Wien (OTS) - „Es ist äußerst bedenklich, wenn eine Abgeordnete des österreichischen Parlaments aufgrund der pflichtbewussten Ausübung ihres Amtes mit einer sonderbaren Einladungspraxis der Schulleitung bestraft werden soll“, sagte heute der freiheitliche Bildungssprecher NAbg. Wendelin Mölzer zu dem Einladungsschreiben des Bundesrealgymnasiums Wörgl zu einer Diskussionsrunde nach der Nationalratswahl.

„Konkret wurde eine Einladung des Gymnasiums an den Landtagsklub der Tiroler FPÖ geschickt. Der Einladung ist zu entnehmen, dass die Teilnahme der freiheitlichen Abgeordneten an dieser Diskussionsrunde nicht erwünscht ist und von der FPÖ ein entsprechender Ersatz entsendet werden soll. Carmen Schimanek wird im Schreiben des BRG Wörgl vorgeworfen, dass sie einen dargelegten Sachverhalt eines Bürgers verfolgt hat, wodurch die Schule in den regionalen Medien erwähnt wurde“, so Mölzer.

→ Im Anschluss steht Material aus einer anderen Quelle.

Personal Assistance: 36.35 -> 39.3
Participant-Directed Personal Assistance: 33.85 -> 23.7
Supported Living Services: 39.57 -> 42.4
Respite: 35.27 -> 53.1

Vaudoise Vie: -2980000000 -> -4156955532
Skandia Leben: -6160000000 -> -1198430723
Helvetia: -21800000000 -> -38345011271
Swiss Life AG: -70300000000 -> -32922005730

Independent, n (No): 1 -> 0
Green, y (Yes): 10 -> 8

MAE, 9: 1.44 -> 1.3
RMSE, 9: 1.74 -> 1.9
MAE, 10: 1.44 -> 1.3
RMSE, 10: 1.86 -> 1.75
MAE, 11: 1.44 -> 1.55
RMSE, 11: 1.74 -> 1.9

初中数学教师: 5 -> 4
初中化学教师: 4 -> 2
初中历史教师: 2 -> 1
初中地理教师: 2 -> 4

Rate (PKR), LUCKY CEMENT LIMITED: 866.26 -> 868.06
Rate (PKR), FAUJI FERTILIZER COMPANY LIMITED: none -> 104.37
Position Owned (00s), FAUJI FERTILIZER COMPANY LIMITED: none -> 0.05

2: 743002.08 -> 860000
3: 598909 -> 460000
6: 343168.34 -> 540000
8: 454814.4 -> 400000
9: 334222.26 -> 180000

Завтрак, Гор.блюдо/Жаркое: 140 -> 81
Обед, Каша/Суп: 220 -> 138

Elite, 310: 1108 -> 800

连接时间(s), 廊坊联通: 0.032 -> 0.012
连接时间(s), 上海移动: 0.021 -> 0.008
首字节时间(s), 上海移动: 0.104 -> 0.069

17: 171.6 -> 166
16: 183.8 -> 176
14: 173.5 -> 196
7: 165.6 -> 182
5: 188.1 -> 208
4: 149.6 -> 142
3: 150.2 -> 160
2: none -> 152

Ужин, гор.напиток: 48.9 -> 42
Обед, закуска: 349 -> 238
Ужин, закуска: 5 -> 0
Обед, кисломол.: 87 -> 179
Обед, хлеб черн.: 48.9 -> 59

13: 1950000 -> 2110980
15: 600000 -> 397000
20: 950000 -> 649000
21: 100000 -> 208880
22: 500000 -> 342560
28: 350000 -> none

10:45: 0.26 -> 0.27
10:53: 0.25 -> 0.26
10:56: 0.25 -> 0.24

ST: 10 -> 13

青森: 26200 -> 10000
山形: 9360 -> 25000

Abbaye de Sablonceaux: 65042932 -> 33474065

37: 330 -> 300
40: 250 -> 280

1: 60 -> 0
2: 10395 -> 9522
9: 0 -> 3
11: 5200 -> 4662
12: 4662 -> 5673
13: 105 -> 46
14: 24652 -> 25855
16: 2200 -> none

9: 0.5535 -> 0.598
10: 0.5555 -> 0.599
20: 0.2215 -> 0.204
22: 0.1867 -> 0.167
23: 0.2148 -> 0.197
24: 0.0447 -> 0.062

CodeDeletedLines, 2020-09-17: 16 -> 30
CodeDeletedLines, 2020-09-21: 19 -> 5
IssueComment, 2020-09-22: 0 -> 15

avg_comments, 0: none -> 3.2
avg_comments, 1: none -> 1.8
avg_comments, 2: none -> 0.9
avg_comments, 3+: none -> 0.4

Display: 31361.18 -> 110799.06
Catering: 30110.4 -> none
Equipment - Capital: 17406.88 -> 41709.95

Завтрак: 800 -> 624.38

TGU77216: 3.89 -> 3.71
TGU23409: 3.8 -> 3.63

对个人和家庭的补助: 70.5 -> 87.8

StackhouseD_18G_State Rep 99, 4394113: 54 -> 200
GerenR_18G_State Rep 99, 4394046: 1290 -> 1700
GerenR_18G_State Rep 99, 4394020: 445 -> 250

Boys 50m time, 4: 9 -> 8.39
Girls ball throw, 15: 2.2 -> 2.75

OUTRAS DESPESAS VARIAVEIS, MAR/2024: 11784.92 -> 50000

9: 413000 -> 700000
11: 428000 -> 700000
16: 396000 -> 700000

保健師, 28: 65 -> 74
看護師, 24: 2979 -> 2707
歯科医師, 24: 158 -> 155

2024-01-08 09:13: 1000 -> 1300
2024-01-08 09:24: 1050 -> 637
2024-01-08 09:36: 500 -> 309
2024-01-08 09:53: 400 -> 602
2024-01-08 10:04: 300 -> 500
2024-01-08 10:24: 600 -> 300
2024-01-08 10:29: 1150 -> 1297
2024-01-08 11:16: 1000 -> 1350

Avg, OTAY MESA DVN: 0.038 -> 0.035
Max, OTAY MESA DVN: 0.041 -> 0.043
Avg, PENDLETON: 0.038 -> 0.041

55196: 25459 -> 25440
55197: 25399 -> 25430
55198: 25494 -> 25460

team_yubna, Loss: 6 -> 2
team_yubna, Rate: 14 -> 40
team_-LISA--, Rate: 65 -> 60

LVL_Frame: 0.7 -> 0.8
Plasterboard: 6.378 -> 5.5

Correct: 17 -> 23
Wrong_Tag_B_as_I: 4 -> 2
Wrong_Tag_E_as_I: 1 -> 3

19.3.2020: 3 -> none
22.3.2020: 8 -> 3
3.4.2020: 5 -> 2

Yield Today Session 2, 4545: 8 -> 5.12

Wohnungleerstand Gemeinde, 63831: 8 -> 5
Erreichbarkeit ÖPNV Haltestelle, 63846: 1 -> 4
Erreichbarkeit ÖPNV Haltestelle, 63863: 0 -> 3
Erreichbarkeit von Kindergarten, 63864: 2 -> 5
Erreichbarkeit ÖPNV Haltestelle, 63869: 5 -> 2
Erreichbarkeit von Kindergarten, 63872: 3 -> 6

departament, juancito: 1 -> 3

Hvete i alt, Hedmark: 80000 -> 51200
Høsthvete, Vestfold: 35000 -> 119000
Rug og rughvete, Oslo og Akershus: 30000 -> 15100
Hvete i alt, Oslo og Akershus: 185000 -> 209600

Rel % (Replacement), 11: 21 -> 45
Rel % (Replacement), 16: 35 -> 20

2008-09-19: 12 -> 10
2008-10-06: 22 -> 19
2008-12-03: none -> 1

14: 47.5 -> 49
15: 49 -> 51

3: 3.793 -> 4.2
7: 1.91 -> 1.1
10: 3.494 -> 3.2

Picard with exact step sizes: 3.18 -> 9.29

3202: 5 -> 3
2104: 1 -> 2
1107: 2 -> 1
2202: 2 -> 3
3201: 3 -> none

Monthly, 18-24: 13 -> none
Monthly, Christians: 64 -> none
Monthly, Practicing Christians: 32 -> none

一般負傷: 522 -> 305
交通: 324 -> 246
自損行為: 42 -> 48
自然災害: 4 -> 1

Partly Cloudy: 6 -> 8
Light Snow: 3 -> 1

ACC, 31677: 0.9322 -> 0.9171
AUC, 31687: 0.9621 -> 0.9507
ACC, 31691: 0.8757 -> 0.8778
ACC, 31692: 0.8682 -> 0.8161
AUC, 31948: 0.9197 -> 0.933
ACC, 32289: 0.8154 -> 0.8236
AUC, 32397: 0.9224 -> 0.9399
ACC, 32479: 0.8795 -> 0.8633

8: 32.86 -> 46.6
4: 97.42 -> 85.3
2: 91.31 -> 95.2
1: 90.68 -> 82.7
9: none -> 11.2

„Wird am BRG Wörgl ein antidemokratischer Einladungsstil praktiziert? Will man hier eine demokratisch legitimierte Amtsträgerin durch die Ausladung von der besagten Diskussionsrunde für ihre gewissenhafte Amtsausübung bestrafen? Will man dadurch die Abgeordnete bei ihrer künftigen Amtsausübung beeinflussen? Der Tiroler Landesschulrat und die Bildungsministerin sind gefordert, diese Fragen aufzuklären und dafür zu sorgen, dass am BRG Wörgl ein sachlicher Stil Einzug hält“, sagte Mölzer, der dazu eine parlamentarische Anfrage an die Bildungsministerin einbringen wird.